La petite Six était traînée derrière la voiture, criant... « Laissez-moi voir le nouveau monde ! »
...
...
En dehors de la zone interdite n° 002.
Un quart d'heure plus tard, dans le monde des mortels, le dieu Qingzhun essuya doucement les larmes des yeux de Qingchen.
Il le regarda un instant, serra doucement son jeune frère dans ses bras, puis le lâcha.
« Xiao Chen, c'est le bout du chemin que je peux parcourir avec toi. »
«Cours, cours à une vitesse que même le désespoir ne peut rattraper. Abatts tous tes ennemis, hisse-toi sur mes épaules et contemple le monde qui aurait dû être le tien.»
...
...
Au milieu de l'essaim de rats dans la Ville 10.
Après que les membres de Kunlun eurent bloqué la porte du toit-terrasse avec des canapés, tout le monde s'y engouffra. Iodine arriva trop tard pour trouver une place et dut se contenter de s'asseoir sur l'accoudoir, ce qui était plutôt inconfortable.
Chacun resta assis en silence, contemplant le ciel nocturne au loin.
Les rats frappaient à la porte derrière moi, mais elle était bloquée par le canapé et je ne pouvais pas l'enfoncer.
« Croyez-vous que le patron Zheng et Lu Yuan nous regretteront après notre départ ? »
« Bien sûr que j'y pense. Lu Yuan me fait laver ses chaussettes tous les jours. J'en ai la nausée. Tu ne penses pas que ça compte comme du harcèlement au sein de l'organisation
? Est-ce que je peux le signaler
? »
« Pourquoi n'as-tu pas prévenu le patron Zheng plus tôt ? Si tu l'avais fait, il l'aurait déjà giflé. »

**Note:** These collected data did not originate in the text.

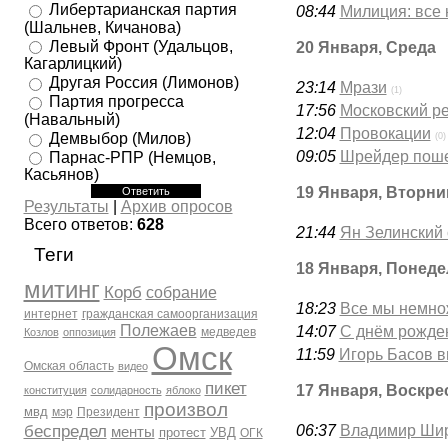
Либертарианская партия
08:44
Милиция: все 
(Шальнев, Кичанова)
Левый Фронт (Удальцов,
20 Января, Среда
Кагарлицкий)
Другая Россия (Лимонов)
23:14
Мрази
(1)
Партия прогресса
17:56
Московский р
(Навальный)
12:04
Провокации
Демвыбор (Милов)
(0)
09:05
Шрейдер поше
Парнас-РПР (Немцов,
Касьянов)
19 Января, Вторни
Результаты
|
Архив опросов
Всего ответов:
628
21:44
Ян Зелинский 
Теги
18 Января, Понед
митинг
Корб
собрание
18:23
Все мы немнож
интернет
гражданская самоорганизация
Полежаев
14:07
С днём рожден
медведев
Козлов
оппозиция
Омск
11:59
Игорь Басов 
Омская область
видео
пикет
17 Января, Воскре
конституция
солидарность
яблоко
произвол
мвд
мэр
Президент
беспредел
06:37
Владимир Шир
менты
протест
УВД
ОГК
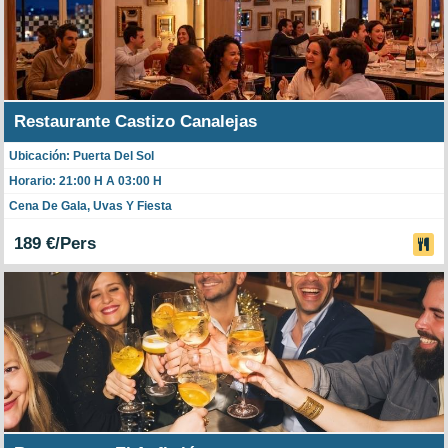
Restaurante Castizo Canalejas
Ubicación: Puerta Del Sol
Horario: 21:00 H A 03:00 H
Cena De Gala, Uvas Y Fiesta
189 €/Pers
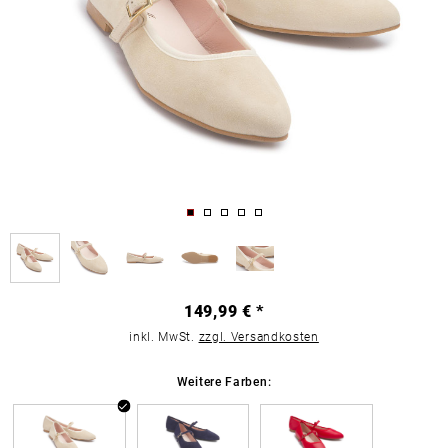
149,99 € *
inkl. MwSt.
zzgl. Versandkosten
Weitere Farben:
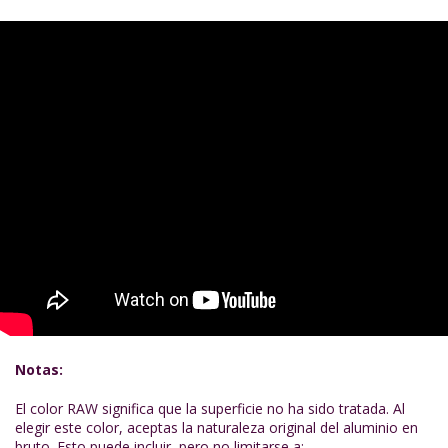
Notas:
El color RAW significa que la superficie no ha sido tratada. Al
elegir este color, aceptas la naturaleza original del aluminio en
bruto. Esto puede incluir, pero no limitarse a:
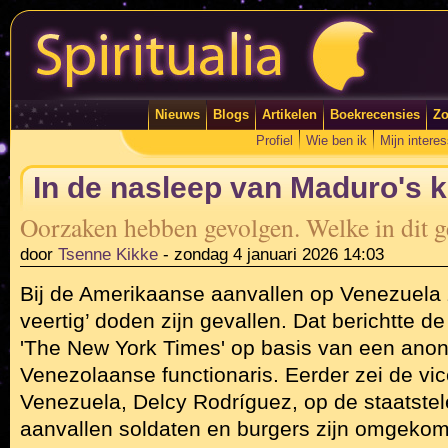
Nieuws
Blogs
Artikelen
Boekrecensies
Zo
Profiel
Wie ben ik
Mijn intere
In de nasleep van Maduro's
Oorzaken hebben gevolgen. Welke in dit 
door
Tsenne Kikke
-
zondag 4 januari 2026 14:03
Bij de Amerikaanse aanvallen op Venezuela
veertig’ doden zijn gevallen. Dat berichtte 
'The New York Times' op basis van een ano
Venezolaanse functionaris. Eerder zei de vi
Venezuela, Delcy Rodríguez, op de staatstele
aanvallen soldaten en burgers zijn omgeko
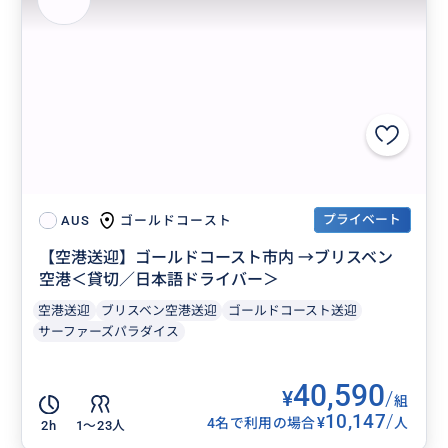
プライベート
ゴールドコースト
AUS
【空港送迎】ゴールドコースト市内 →ブリスベン
空港＜貸切／日本語ドライバー＞
空港送迎
ブリスベン空港送迎
ゴールドコースト送迎
サーファーズパラダイス
40,590
¥
/
組
10,147
/
¥
4名で利用の場合
人
2h
1〜23人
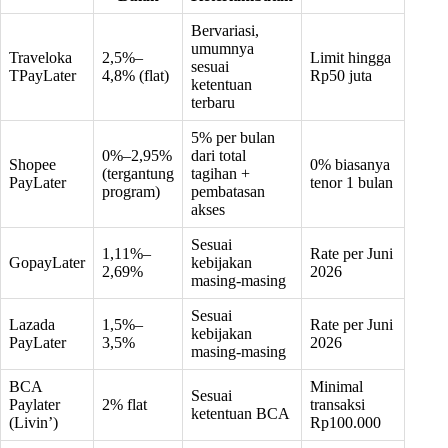
Bervariasi,
umumnya
Traveloka
2,5%–
Limit hingga
sesuai
TPayLater
4,8% (flat)
Rp50 juta
ketentuan
terbaru
5% per bulan
0%–2,95%
dari total
Shopee
0% biasanya
(tergantung
tagihan +
PayLater
tenor 1 bulan
program)
pembatasan
akses
Sesuai
1,11%–
Rate per Juni
GopayLater
kebijakan
2,69%
2026
masing-masing
Sesuai
Lazada
1,5%–
Rate per Juni
kebijakan
PayLater
3,5%
2026
masing-masing
BCA
Minimal
Sesuai
Paylater
2% flat
transaksi
ketentuan BCA
(Livin’)
Rp100.000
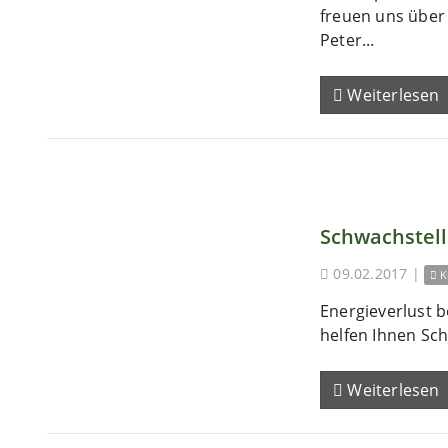
freuen uns übe
Peter...
Weiterlesen
Schwachstel
09.02.2017
|
K
Energieverlust b
helfen Ihnen Sch
Weiterlesen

« Devrais-je vivre encore un peu ? Ou devrions-nous nous lever et continuer à veiller encore un peu ? Je veux tenir le coup jusqu'à mon retour pour faire le point sur le long chemin qui nous attend. »
"Ha ha ha ha !"
Hahahaha !
Des rires résonnèrent longtemps sur le toit.
Peu à peu, le silence se fit. Ces derniers jours, ils n'entendaient que les cris des uns et des autres : « Le rat est là ! Le rat est encore là ! » C'étaient toujours les mêmes phrases qui résonnaient, et ils n'en pouvaient plus.
Ennuyeux.
À ce moment-là, Iode dit : « Frères, le moment est presque venu… C’est un honneur d’avoir pu traverser cela avec vous tous. Dans l’autre vie, soyons à nouveau frères. »
« Je suis extrêmement chanceux. »
«Je suis tellement chanceuse !»
...
...
Aux abords de la ville de Baiyin.
Il est midi.
He Jinqiu, qui se trouvait dans les nuages, regardait le ciel au-dessus de lui.